After the eruption of war, Imai Takeo learnt that rumors were in wide circulation in Tokyo that “on the night of double seventh day, there would be a replay of an incident similar to Liutiaogou in North China”, over which Okamoto Kiyotomi was sent to Peiping from Tokyo by Ishihara, head of the First Section of the Japanese Imperial Staff Headquarters. (Back in late June, Ootani, brother of Japanese colonial minister, descended upon Peiping without advance notice, and inquired with Imai as to the urgency in diffusing any possible flareup of Sino-Japanese incidents. Count Otani Kozuiwas the 22nd Abbot of the West Honganji Monastery.)
One more corroboration is from Owen Lattimore. There are 100 books citing Lattimore's claim that there was a rumor in Peking that on July 7th, 1937, something similar to 9-18-1931 would happen. (You know Lattimore was a top Russian agent recruited in China by Comintern. In fact, over half of top American Comintern agents had their root in China, possibly including George Marshall as well. Also note that Lattimore-related writings talked extensively about a rumor that circulated in Tokyo and then Peking that some incident similar to the 9-31-1931 Manchuria invasion could happen in North China on July 7, 1937.)
The conspiracy against China was immense, and beyond your ken. Only after you read books about the 1926-1927 Northern Expedition would you find all major Comintern agents swamping onto China at Moscow's instructions, and later dispersed back to their countries or back to Moscow before a return to China for the continuous sabotage against the Republic of China. Think twice before you think that's all Comintern work in China. It is not the end of the story.

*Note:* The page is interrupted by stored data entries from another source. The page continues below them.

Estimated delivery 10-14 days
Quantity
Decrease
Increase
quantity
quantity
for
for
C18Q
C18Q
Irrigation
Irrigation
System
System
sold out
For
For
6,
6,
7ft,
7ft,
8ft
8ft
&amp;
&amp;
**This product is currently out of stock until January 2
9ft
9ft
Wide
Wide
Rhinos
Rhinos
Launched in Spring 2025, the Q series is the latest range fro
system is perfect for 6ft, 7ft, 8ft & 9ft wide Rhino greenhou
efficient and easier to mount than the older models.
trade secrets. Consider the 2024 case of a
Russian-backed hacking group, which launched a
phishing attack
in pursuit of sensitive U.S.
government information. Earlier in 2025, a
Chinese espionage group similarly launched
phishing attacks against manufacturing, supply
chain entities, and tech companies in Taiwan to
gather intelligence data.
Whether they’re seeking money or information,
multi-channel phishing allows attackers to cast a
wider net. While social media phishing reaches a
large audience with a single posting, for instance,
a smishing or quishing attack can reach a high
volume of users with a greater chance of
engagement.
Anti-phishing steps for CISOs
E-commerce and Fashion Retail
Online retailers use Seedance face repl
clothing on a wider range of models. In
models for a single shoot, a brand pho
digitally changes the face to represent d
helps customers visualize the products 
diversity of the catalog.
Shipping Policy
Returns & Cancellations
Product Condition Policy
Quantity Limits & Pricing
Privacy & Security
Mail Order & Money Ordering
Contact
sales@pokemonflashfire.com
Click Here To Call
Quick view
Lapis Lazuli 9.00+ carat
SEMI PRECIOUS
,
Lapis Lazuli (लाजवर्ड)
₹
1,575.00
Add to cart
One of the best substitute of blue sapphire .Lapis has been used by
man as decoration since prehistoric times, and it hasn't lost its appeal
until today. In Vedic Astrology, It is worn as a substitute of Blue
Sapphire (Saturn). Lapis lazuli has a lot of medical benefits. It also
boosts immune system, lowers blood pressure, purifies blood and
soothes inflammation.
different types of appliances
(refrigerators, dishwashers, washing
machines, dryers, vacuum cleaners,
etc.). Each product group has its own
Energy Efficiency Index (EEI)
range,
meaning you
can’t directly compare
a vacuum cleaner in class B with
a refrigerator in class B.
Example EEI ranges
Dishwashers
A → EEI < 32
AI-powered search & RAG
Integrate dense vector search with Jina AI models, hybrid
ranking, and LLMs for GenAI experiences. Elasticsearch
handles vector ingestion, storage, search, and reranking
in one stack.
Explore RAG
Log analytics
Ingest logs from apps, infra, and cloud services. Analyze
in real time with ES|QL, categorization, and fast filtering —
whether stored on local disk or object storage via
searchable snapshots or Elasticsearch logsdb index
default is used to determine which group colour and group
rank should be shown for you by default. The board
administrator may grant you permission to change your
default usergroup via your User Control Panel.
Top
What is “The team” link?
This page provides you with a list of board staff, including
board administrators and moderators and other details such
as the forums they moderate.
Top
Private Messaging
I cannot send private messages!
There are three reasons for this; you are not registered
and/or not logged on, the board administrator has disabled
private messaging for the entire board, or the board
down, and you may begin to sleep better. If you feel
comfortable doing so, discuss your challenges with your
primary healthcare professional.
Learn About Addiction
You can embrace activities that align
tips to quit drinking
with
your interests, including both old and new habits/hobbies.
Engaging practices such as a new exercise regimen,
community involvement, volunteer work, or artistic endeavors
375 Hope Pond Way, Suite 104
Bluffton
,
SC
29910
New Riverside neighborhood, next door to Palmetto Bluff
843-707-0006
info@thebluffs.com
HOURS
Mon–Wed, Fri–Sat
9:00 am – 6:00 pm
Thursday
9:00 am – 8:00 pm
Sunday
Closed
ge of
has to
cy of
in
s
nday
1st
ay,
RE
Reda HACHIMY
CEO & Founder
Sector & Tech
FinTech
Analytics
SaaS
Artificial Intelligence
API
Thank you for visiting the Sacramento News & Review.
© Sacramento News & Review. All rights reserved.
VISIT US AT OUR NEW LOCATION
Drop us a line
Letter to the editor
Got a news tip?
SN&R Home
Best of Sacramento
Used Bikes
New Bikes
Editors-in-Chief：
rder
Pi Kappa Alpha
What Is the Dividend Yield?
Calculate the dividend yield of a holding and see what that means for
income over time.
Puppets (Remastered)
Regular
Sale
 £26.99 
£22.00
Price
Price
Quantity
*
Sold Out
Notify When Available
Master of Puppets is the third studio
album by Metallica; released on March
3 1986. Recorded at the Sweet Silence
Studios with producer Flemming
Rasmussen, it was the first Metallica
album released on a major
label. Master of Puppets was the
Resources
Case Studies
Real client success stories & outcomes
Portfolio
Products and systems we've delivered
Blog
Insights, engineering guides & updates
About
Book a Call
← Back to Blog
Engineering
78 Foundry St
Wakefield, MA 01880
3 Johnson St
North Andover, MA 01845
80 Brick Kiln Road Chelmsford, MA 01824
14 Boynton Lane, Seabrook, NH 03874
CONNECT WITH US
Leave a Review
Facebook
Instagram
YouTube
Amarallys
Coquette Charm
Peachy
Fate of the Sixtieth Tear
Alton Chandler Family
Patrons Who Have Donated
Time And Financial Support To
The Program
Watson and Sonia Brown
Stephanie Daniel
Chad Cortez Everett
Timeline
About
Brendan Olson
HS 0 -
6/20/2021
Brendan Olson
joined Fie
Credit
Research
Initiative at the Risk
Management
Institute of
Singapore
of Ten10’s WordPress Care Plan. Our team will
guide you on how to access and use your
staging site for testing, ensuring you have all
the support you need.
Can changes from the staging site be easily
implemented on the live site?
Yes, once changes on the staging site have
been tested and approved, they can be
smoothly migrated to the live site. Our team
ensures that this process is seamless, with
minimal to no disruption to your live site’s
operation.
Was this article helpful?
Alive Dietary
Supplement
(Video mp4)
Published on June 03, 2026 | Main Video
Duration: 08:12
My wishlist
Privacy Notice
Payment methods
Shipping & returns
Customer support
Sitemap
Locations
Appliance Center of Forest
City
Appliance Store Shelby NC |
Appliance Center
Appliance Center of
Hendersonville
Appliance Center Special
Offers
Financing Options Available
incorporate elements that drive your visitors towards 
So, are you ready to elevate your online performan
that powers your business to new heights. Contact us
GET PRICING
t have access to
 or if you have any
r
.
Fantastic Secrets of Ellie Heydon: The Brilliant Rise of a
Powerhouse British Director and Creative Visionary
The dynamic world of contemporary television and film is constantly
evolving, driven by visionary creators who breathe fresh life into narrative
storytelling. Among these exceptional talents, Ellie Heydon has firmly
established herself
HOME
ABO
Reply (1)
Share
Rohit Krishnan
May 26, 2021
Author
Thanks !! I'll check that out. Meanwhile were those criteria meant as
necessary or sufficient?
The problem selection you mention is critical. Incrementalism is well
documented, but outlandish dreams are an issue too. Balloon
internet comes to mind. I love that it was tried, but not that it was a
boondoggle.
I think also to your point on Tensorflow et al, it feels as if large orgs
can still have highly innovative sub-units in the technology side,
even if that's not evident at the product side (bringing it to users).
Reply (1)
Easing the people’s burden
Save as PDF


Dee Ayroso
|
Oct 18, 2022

Tanaka, a former staff officer of the Japanese Kwantung Army, in the trials and interrogations of June 1946, disclosed that in testimony to the Tokyo International Military Tribunal that on July 8, he flew to Tientsin from Inner Mongolia, meeting mokawa hidekazu and was told that Mokowa had ordered the communist students to fire the first shot of the Sino-Japanese War.Additionally, Sakurai Tokutaro testified that on July 13, 1937, communist students from Qinghua University were caught by the
Sino-Japanese joint patrol to be litting the fire works in the middle ground of the Japanese Army and the Chinese Army. This recollection was fully corroborated by Imai takeo in his memoirs. There is no sligh doubt that the Chinese Communists were behind lighting the fuse of the 1937 Sino-Japanese War. In the past, I had talked about the assassinations of Japanese soliders, sailors, navy and merchants from Chengdu to Wuhan to Shanghai to Beihai (Guangxi) to Amoy (Fujian) from 1935 to 1937. The Soviet consipracy against China could not be denied.